Lundi 24 Mai 2010 -- Gérer le budget de la famille est une mission qui demande des acrobaties mathématiques. Cette tâche est généralement confiée à la mère de famille. De l’aveu des hommes qui préfèrent se décharger de cette lourde responsabilité pécuniaire, la femme est incontestablement la mieux placée pour gérer le budget familial. Elle est économe et prévoyante. Mais cela ne lui fait pas pour autant éviter des disputes fréquentes et autres scènes de ménage. «Une résultante indéniable et une conséquence inévitable des fins de mois de plus en plus difficiles», estime un sociologue. Souvent le mari donne une partie du revenu à sa femme qui est censée «fractionner» ce budget en plusieurs parts afin d’allouer ces dernières aux différentes charges domestiques et aux interminables dépenses quotidiennes. Les frais imprévus et inopinés (santé, entretien véhicule, etc.) sont non compris, bien entendu. Farida, 38 ans, mère de quatre enfants nous a confié à ce sujet : «Mon mari me donne 4.000 DA par semaine ce qui me fait un budget de 16.000 DA par mois. J’arrive à peine à nourrir ma famille. Pour le reste, je suis obligée de faire la nounou. Depuis quelques mois je me suis mise à garder les enfants des voisins pour pouvoir m’en sortir. Entre autres pour payer les cours de mon aîné qui passe son bac cette année». Et d’ajouter timidement : «Ce n’est pas facile pour moi ; souvent je me dispute avec mon mari qui se montre totalement absent dans cette pénible responsabilité.
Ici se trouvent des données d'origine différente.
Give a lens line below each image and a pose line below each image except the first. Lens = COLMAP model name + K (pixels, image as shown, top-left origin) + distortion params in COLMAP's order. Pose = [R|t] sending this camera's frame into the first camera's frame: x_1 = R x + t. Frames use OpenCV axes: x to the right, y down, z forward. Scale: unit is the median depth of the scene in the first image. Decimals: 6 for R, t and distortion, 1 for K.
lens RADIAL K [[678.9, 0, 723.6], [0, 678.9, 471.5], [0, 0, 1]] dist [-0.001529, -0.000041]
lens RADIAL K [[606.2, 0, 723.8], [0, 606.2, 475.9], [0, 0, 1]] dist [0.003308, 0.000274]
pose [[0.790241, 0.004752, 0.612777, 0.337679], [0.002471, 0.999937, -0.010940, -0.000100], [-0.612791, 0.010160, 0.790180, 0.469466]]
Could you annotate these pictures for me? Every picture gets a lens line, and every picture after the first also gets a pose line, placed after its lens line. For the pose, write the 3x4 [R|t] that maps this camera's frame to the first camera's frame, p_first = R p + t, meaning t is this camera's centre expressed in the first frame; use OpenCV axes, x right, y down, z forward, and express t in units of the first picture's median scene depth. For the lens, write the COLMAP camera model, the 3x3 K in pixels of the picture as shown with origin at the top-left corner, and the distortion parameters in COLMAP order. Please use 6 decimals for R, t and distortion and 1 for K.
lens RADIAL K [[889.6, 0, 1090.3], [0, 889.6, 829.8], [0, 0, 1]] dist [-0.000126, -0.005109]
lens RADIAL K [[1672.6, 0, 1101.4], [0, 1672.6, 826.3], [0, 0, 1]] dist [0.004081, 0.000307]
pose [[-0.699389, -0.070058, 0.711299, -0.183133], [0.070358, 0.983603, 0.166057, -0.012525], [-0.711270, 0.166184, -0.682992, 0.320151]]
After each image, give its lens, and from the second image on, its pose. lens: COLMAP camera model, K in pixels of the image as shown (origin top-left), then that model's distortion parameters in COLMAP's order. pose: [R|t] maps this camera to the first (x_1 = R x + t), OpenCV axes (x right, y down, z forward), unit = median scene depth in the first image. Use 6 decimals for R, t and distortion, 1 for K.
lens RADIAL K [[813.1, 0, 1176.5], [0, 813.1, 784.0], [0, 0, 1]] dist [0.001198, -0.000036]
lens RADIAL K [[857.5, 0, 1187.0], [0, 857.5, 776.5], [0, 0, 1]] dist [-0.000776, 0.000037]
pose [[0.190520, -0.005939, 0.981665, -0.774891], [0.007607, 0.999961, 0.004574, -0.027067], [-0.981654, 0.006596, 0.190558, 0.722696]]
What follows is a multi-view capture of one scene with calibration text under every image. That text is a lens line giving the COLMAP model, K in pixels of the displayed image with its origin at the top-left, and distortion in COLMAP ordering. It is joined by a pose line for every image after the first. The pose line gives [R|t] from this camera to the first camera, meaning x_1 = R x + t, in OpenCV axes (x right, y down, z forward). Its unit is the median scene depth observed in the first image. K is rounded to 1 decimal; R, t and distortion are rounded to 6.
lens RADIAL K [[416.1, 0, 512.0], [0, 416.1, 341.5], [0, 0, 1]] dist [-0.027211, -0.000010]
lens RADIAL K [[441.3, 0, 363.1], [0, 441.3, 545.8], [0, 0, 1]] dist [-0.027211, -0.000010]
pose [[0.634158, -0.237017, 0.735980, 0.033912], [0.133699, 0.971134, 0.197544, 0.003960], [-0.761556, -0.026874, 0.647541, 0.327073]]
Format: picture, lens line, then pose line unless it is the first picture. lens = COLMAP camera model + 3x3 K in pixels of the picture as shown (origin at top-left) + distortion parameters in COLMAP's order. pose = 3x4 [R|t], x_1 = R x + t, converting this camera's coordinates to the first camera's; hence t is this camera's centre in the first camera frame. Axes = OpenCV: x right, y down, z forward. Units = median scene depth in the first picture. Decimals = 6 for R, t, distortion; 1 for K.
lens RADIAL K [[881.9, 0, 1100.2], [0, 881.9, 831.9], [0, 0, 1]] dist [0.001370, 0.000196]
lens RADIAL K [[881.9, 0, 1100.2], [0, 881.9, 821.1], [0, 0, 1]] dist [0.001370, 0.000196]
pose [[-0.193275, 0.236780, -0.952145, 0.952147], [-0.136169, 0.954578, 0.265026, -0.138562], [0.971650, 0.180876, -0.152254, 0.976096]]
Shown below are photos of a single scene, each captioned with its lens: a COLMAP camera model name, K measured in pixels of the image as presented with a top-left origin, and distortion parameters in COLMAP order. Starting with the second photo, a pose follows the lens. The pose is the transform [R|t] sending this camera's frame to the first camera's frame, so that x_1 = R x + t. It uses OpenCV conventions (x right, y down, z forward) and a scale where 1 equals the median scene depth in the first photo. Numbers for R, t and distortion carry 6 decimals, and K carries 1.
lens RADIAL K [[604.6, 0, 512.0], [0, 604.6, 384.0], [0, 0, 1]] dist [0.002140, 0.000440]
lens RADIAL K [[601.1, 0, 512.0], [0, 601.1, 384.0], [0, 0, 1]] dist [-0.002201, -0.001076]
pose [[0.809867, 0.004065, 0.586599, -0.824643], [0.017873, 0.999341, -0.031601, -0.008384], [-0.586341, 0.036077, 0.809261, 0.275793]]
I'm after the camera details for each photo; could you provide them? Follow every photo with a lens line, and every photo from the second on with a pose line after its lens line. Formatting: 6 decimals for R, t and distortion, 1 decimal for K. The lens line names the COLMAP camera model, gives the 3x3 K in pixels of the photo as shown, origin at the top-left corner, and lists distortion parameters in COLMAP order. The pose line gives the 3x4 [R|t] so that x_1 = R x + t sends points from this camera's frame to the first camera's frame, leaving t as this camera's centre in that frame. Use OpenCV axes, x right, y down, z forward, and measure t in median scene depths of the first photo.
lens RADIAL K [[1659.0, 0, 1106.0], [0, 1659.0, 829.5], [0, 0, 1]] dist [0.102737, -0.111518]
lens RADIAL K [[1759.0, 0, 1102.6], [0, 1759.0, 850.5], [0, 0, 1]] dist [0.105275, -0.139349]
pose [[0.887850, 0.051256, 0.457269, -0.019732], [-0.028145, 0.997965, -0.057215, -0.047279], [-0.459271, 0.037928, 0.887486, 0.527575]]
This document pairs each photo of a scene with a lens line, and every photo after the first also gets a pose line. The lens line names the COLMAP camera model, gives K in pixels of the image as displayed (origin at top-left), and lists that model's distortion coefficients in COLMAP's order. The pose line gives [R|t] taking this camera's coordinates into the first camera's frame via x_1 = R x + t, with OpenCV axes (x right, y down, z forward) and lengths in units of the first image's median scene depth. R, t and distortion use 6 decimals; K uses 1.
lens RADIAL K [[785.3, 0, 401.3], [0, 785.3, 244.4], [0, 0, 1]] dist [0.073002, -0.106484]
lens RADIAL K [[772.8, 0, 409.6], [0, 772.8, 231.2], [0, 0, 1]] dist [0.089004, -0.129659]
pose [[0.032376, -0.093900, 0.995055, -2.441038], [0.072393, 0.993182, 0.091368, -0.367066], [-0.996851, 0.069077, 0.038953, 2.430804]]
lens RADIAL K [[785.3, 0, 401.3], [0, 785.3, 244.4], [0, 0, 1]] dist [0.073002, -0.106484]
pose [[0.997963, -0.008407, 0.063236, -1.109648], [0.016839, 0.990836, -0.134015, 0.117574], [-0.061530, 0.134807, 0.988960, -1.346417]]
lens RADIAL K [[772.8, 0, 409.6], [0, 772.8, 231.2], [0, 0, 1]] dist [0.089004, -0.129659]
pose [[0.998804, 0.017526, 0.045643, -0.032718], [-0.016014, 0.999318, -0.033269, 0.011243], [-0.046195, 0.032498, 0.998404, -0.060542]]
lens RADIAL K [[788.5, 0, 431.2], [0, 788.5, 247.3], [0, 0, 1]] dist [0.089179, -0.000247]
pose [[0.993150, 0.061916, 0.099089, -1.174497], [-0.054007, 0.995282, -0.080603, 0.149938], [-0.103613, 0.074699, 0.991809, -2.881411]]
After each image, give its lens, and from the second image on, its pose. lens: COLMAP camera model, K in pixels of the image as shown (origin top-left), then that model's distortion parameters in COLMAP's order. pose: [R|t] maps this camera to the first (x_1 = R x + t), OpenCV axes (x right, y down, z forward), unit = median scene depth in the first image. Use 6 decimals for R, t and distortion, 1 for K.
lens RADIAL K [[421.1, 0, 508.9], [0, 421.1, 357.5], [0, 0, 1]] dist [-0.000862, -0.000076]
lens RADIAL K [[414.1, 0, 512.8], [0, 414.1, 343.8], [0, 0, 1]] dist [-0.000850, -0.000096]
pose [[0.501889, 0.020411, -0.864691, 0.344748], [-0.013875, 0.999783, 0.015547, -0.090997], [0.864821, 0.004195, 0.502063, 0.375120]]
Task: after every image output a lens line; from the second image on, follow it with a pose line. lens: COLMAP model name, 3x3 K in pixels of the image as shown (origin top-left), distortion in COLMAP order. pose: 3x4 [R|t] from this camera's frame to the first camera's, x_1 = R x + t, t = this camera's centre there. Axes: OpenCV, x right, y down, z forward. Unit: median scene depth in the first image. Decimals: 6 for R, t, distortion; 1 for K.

Le comble est que je ne sais même pas combien il touche par mois !»

Autre confidence, autre budget. Louisa est maman de cinq enfants. Son mari occupe un poste de gardien de nuit et gagne un peu plus de 15.000 DA par mois, soit le salaire national minimum garanti. Louisa vit avec sa belle-mère et une belle-sœur. Elle nous raconte anxieusement comment elle gère un budget pour deux familles : «Ma belle-mère et ma belle-sœur sont âgées et malades et ne bougent pas beaucoup, donc je ne suis pas aidée dans les tâches ménagères. Mais je dois avouer que la maigre pension de ma belle-mère nous aide à boucler tant bien que mal le mois. Elle prend en charge les factures. Quant à l’alimentation, c’est tout le salaire de mon mari qui y passe. Je ne dois pas dépenser plus de 500 dinars par jour, ce qui me pousse, avec la complicité de ma belle-mère à faire des mehadjeb et de la galette pour les vendre à l’épicier du quartier. Mon mari rentre tôt le matin et ça lui fait plaisir de trouver de la galette chaude pour son café. J’ai un mari au caractère difficile. Mais il travaille durement pour nourrir sa famille.» Les prix des fruits et légumes flambent déjà. Signe qui ne trompe pas : le mois de ramadan est à nos portes. Sous pression permanente, Farida, Louisa et tant d’autres appréhendent dès maintenant une rentrée sociale pénible, avec des budgets aléatoires et des calculs incertains.